Set down all of the data that follows word for word, without the images.

### SUPPLIED MATERIAL

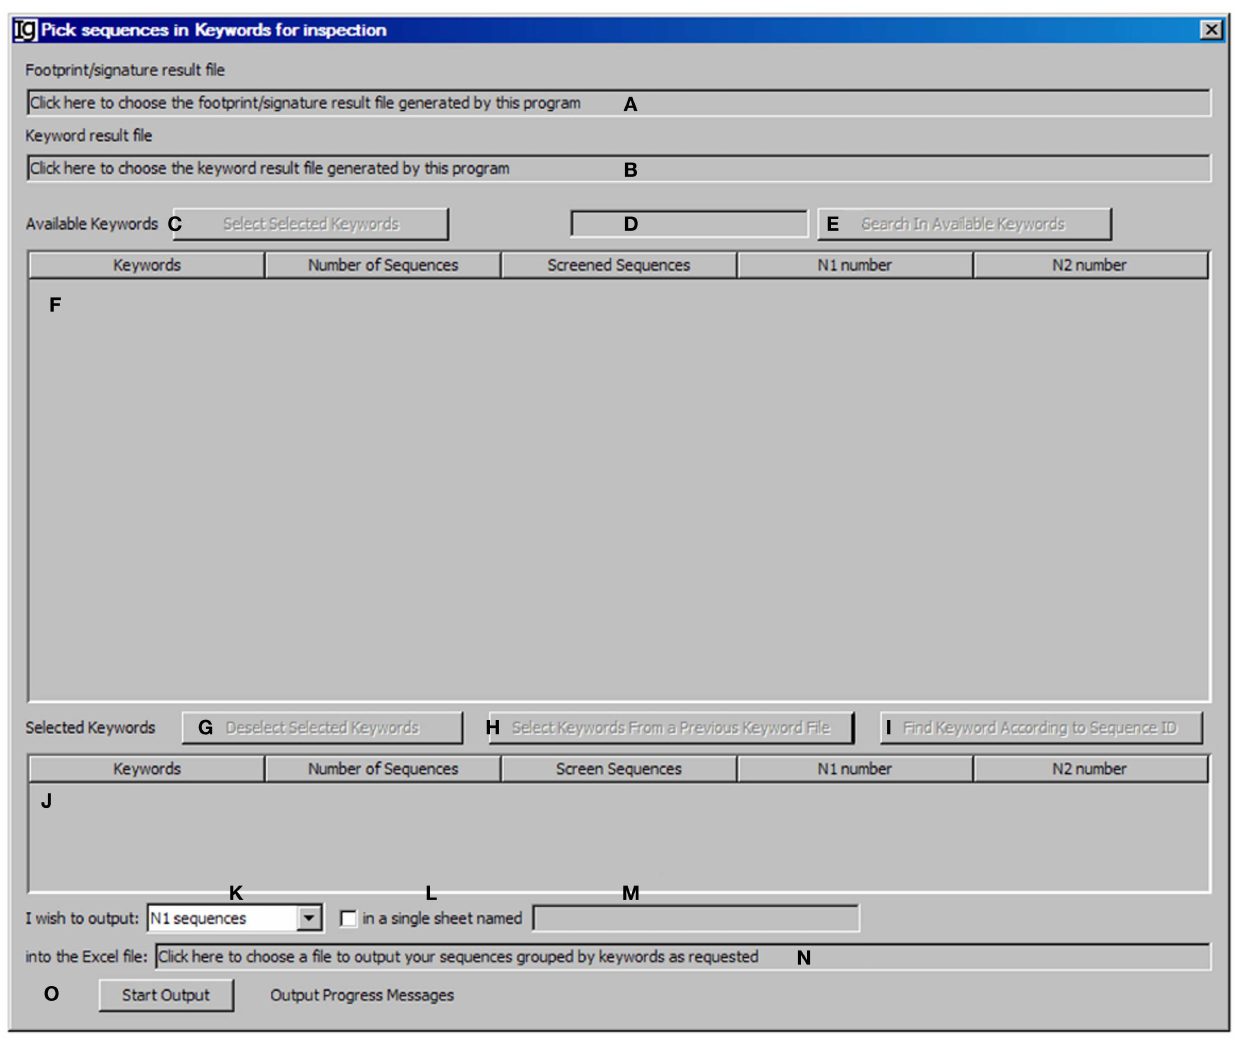
FIGURE 7 |The keyword group picker . Diagram shows the interface of the Keyword Group Picker . (A) Textbox to select the footprint analysis result file. (B) Textbox to select the keyword analysis result file. (C) Button to move selected rows from (F) to (J) . (D) Textbox for entering search string to locate keywords in (F) . (E) Button to start locating keywords containing string in (D) . (F) Window area containing contents of the keyword analysis result file. (G) Button to move selected rows from (J) to (F) . (H) Button to select a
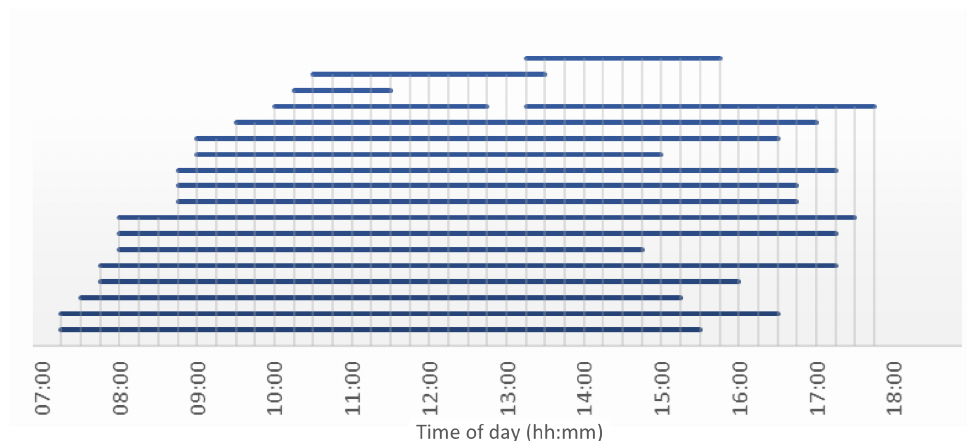
Figure 16. Parking times of a day at Royal Reesink BV in Apeldoorn. Each blue bar represents an employee who has parked their car.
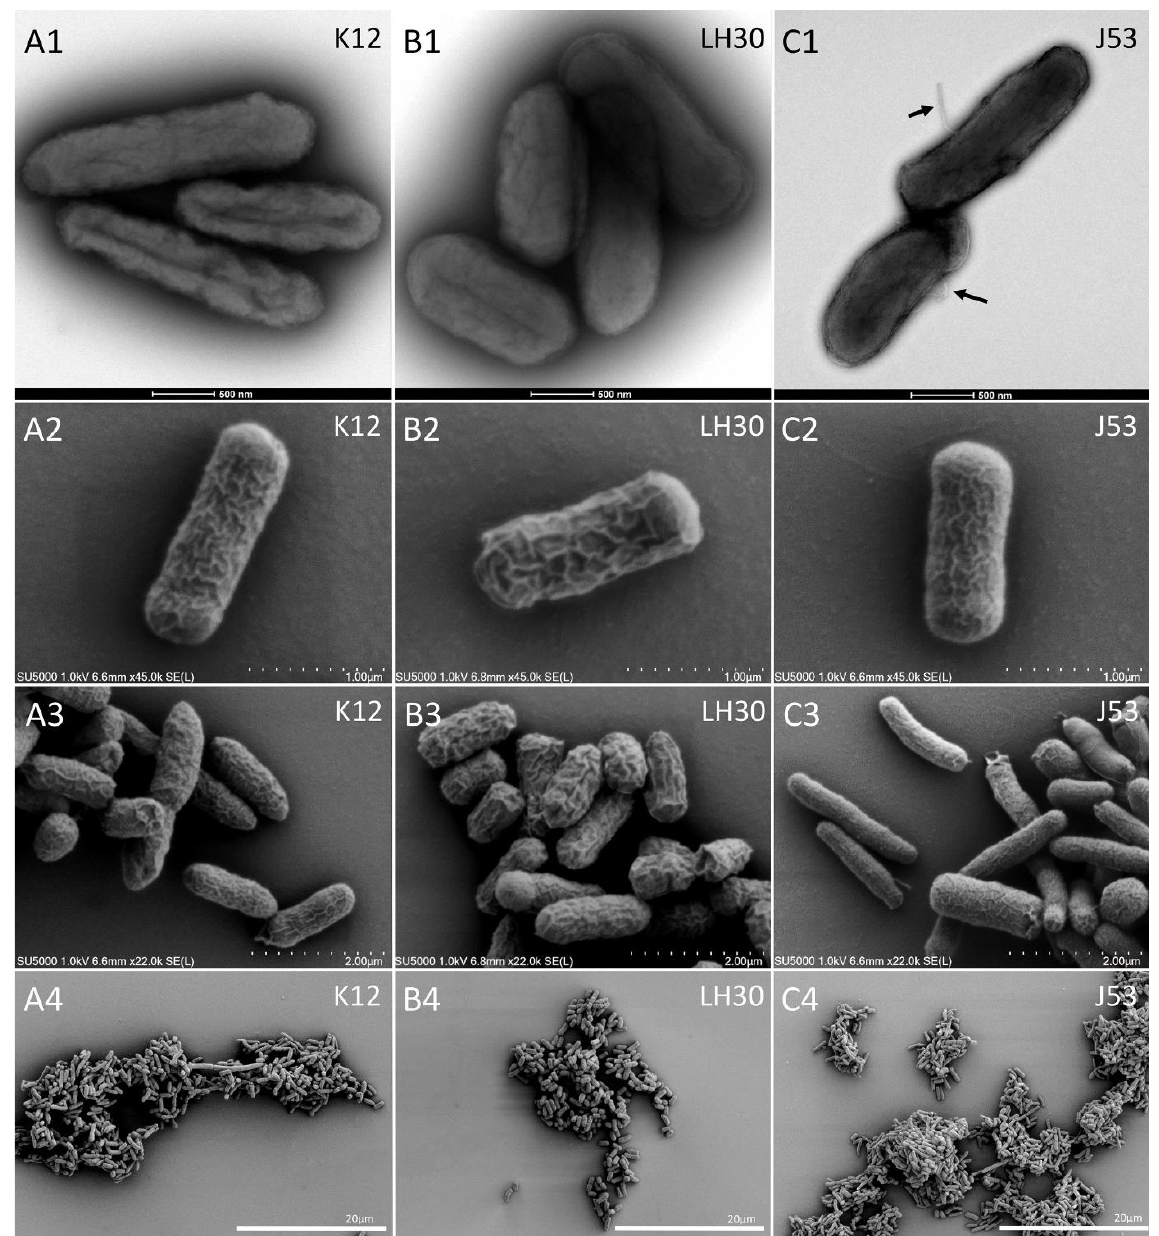
Figure 5. TEM and SE-SEM observation of the whole bacteria strains. ( A1,B1,C1 ): TEM negative staining of K12, LH30 and J53 E. coli bacteria, respectively. Arrows in C1 point to flagella. ( A2 – A4 ): Secondary electrons (SE)-SEM of whole K12 E. coli bacteria. ( B2 – B4 ): SE-SEM of whole LH30 E. coli bacteria. ( C2 – C4 ): SE-SEM of whole J53 E. coli bacteria.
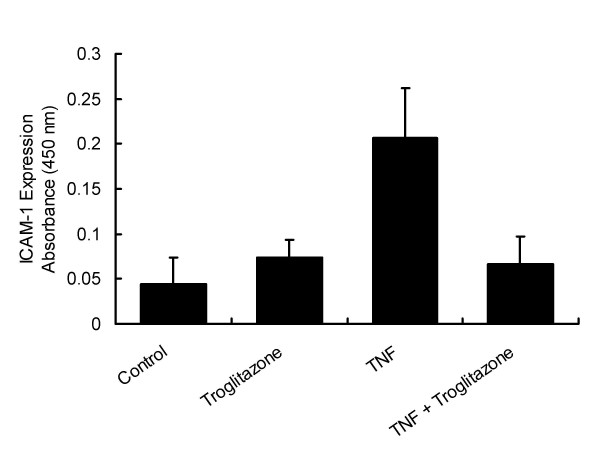
TNF-α induced ICAM-1 protein expression is reduced by troglitazone, a PPAR-γ ligand. TNF-α (1 ng/ml, 24 h) induced ICAM-1 expression was dose dependently blocked by the PPAR-γ ligand, troglitazone at 20 μM (Fig. 4). Alone, this compound had no effect on the expression of ICAM-1 (Fig. 4).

######

◆ OUTPUT OF THE TASK ◆
FIGURE 7 |The keyword group picker . Diagram shows the interface of the Keyword Group Picker . (A) Textbox to select the footprint analysis result file. (B) Textbox to select the keyword analysis result file. (C) Button to move selected rows from (F) to (J) . (D) Textbox for entering search string to locate keywords in (F) . (E) Button to start locating keywords containing string in (D) . (F) Window area containing contents of the keyword analysis result file. (G) Button to move selected rows from (J) to (F) . (H) Button to select a
Figure 16. Parking times of a day at Royal Reesink BV in Apeldoorn. Each blue bar represents an employee who has parked their car.
Figure 5. TEM and SE-SEM observation of the whole bacteria strains. ( A1,B1,C1 ): TEM negative staining of K12, LH30 and J53 E. coli bacteria, respectively. Arrows in C1 point to flagella. ( A2 – A4 ): Secondary electrons (SE)-SEM of whole K12 E. coli bacteria. ( B2 – B4 ): SE-SEM of whole LH30 E. coli bacteria. ( C2 – C4 ): SE-SEM of whole J53 E. coli bacteria.
TNF-α induced ICAM-1 protein expression is reduced by troglitazone, a PPAR-γ ligand. TNF-α (1 ng/ml, 24 h) induced ICAM-1 expression was dose dependently blocked by the PPAR-γ ligand, troglitazone at 20 μM (Fig. 4). Alone, this compound had no effect on the expression of ICAM-1 (Fig. 4).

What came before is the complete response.